Broseph writes:
Have you counted the number of times Brent says he’s going to kill himself?
And I’m out of line?!
C’mon man, let’s not get mad on the internet.
This is kind of irrefutable guys.
Can I be real for a second?
I feel like some of you folks aren’t getting along in the comments. I like to think we are all just chilling at a perpetual house party. It feels like this to me because every time I write on the blog or read the comments I am listening to Daft Punk, or something of comparable content. With that in mind – why are you so MAD? We all like to lift weights and LOVE barbell curls. We all like feet. We all write sad poetry and/or depressing erotica, or at the very least jerk off to it. I just don’t understand why all of us aren’t acting like the internet best friends that we really are.
Though honestly – honestly – and I mean honestly – you don’t have to wish physical harm on Frank’s family. Just be a better athlete than he is.
Broseph also writes:
Frank Yang’s “art” is essentially advertisements for Frank Yang (rather, the persona he wants people to accept.)
He isn’t very original and his work is trite, for the most part. He usually doesn’t makes any significant statement about society, culture, media or… anything really.

[Raw data]
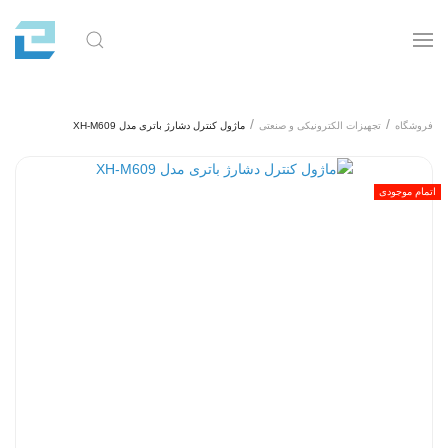
فروشگاه
تجهیزات الکترونیکی و صنعتی
ماژول کنترل دشارژ باتری مدل XH-M609
اتمام موجودی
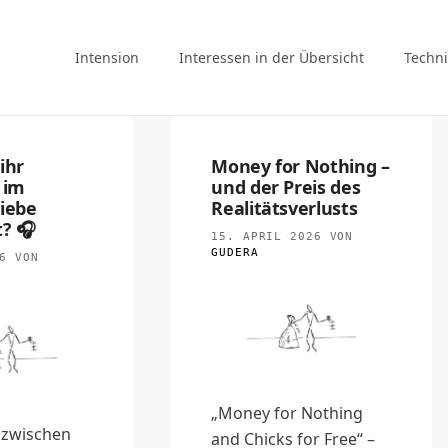
Intension
Interessen in der Übersicht
Techni
ihr
Money for Nothing –
 im
und der Preis des
liebe
Realitätsverlusts
t? 🎧
15. APRIL 2026
VON
GUDERA
6
VON
„Money for Nothing
nzwischen
and Chicks for Free“ –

[Prompt 1]
In the blog post, what music does Broseph say he is listening to whenever he writes on the blog or reads the comments?
[Prompt 2]
From the blog post, write out the stretch from "And I’m out" through "than he is.".

[Your solution 1]
Daft Punk, or something comparable.

[Your solution 2]
And I’m out of line?!
C’mon man, let’s not get mad on the internet.
This is kind of irrefutable guys.
Can I be real for a second?
I feel like some of you folks aren’t getting along in the comments. I like to think we are all just chilling at a perpetual house party. It feels like this to me because every time I write on the blog or read the comments I am listening to Daft Punk, or something of comparable content. With that in mind – why are you so MAD? We all like to lift weights and LOVE barbell curls. We all like feet. We all write sad poetry and/or depressing erotica, or at the very least jerk off to it. I just don’t understand why all of us aren’t acting like the internet best friends that we really are.
Though honestly – honestly – and I mean honestly – you don’t have to wish physical harm on Frank’s family. Just be a better athlete than he is.